Students will also read essays from a variety of scholars, ranging from Levi-Strauss to Bower, that will provide an introduction to foodways as an evolving discipline. Traditional and non-traditional texts will be considered.


AMER 297: Senior Project
Goddu, T..
AMER 297–01, M 3:10-5:00
Required of all American Studies seniors.

AMER 300: Graduate Workshop
Social Movements and American Cultural Change
Isaac, L.
AMER 300–01, W 12:30-3:00
The primary objectives of this seminar are to understand (a) how social movements have shaped American culture, and (b) how scholars in various disciplines have attempted to analyze the movement—cultural change process.  From the abolitionist movement to suffrage movement to workers’ movements to civil rights and other movements of the 1960s wave (e.g., student, antiwar, feminist, counterculture), as well as more contemporary struggles, American culture has been repeatedly reconstituted, re-envisioned, reshaped and remembered.  To what extent can social movements be credited as agents in augmenting and changing American culture?  Under what conditions and in what ways do movements produce cultural change?

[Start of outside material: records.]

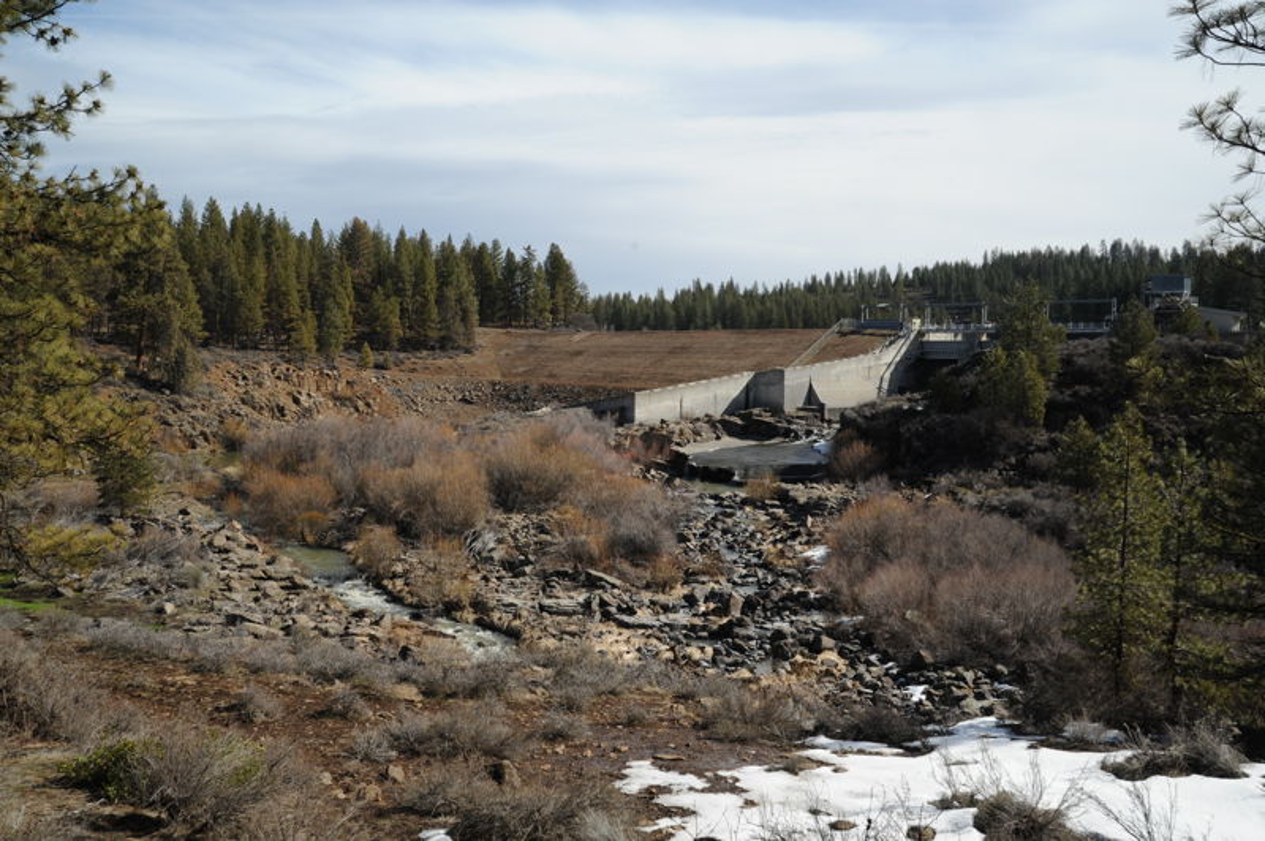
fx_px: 1088
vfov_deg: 42.3
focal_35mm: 31
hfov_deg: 60.3
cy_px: 420
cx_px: 632
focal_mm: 31
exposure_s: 1/200
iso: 200
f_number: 14
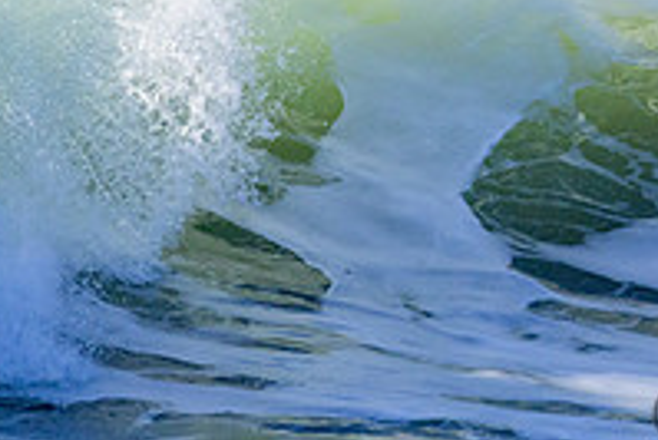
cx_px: 909
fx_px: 42690
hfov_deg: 0.9
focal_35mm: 2334
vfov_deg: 0.6
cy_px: -134
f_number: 11
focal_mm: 800
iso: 2000
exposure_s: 1/2000
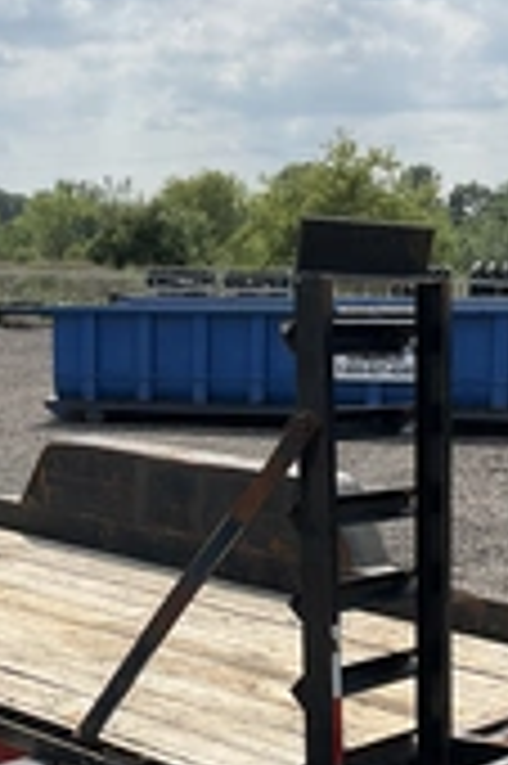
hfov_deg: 19.0
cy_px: 486
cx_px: 99
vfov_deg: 28.4
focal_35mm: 71
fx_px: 1506
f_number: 1.8
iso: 25
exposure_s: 1/2667
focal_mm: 3
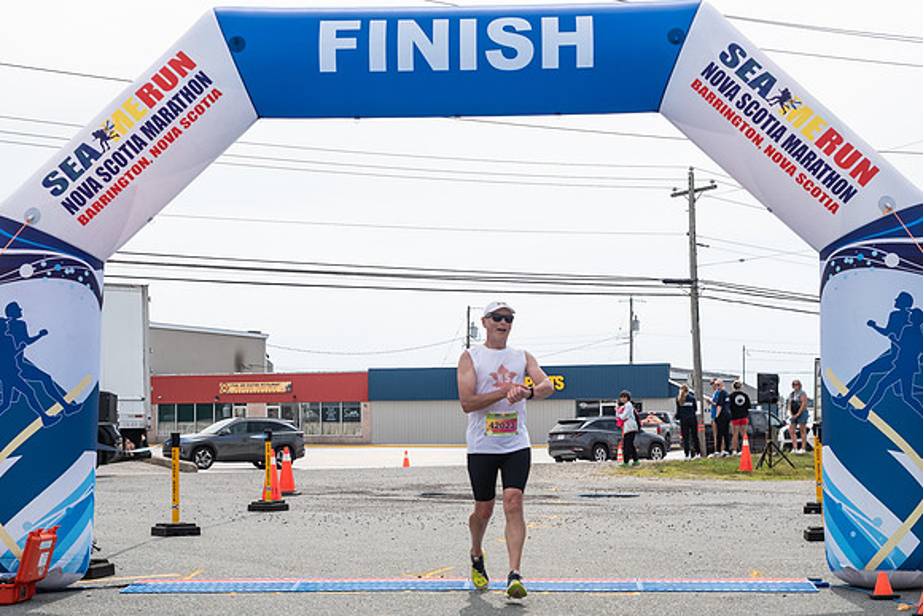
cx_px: 462
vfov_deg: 20.6
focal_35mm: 66
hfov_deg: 30.4
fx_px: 1696
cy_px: 351
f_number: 4
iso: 800
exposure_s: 1/4000
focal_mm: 52
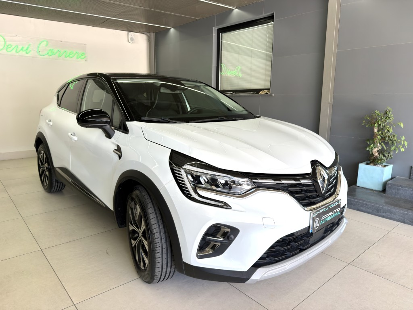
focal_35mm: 24
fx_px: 286
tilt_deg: -10.6
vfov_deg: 56.8
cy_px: 155
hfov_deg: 71.6
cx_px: 206
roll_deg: -0.4
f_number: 1.78
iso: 50
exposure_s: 1/100
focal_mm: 6.76
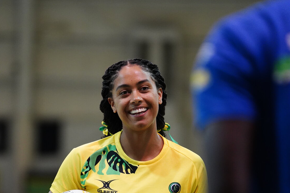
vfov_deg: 4.8
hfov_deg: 7.2
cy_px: 136
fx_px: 2320
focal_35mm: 288
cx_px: 115
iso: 5000
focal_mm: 200
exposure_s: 1/640
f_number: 2.8
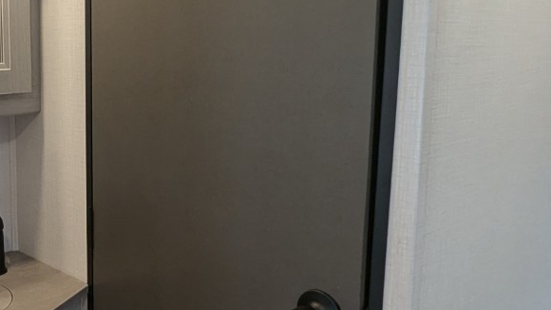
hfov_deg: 44.1
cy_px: 115
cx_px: 57
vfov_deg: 28.2
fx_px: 614
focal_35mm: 42
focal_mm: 2.35
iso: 164
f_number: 2.2
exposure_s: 1/60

The class will examine these questions for different social movements (e.g., labor, women’s, civil rights) in a variety of historical contexts using research produced by both humanistic and social science scholars to examine specific forms of cultural change (e.g., literary genres/subgenres, journalistic discourse, pictorial art, music, theater, poetry, fashion, built environment, political/civic culture) shaped by a particular social movement.   An array of disciplinary methods and interdisciplinary approaches will be featured and interrogated for their substantive claims, strengths, and weaknesses.  These will include theoretical and conceptual considerations (e.g., re: “social movement” and “culture”) as well as ways in which scholars from different disciplines marshal and interpret evidence. 

The major project for the semester will be an empirically based research paper.  Students will select one particular movement—cultural change moment from which to ground and focus their individual research projects.  Throughout the semester we will examine exemplars of movement-cultural change research, consider different methodological approaches, along with different data sources, all of which will contribute to generating ideas for student research projects.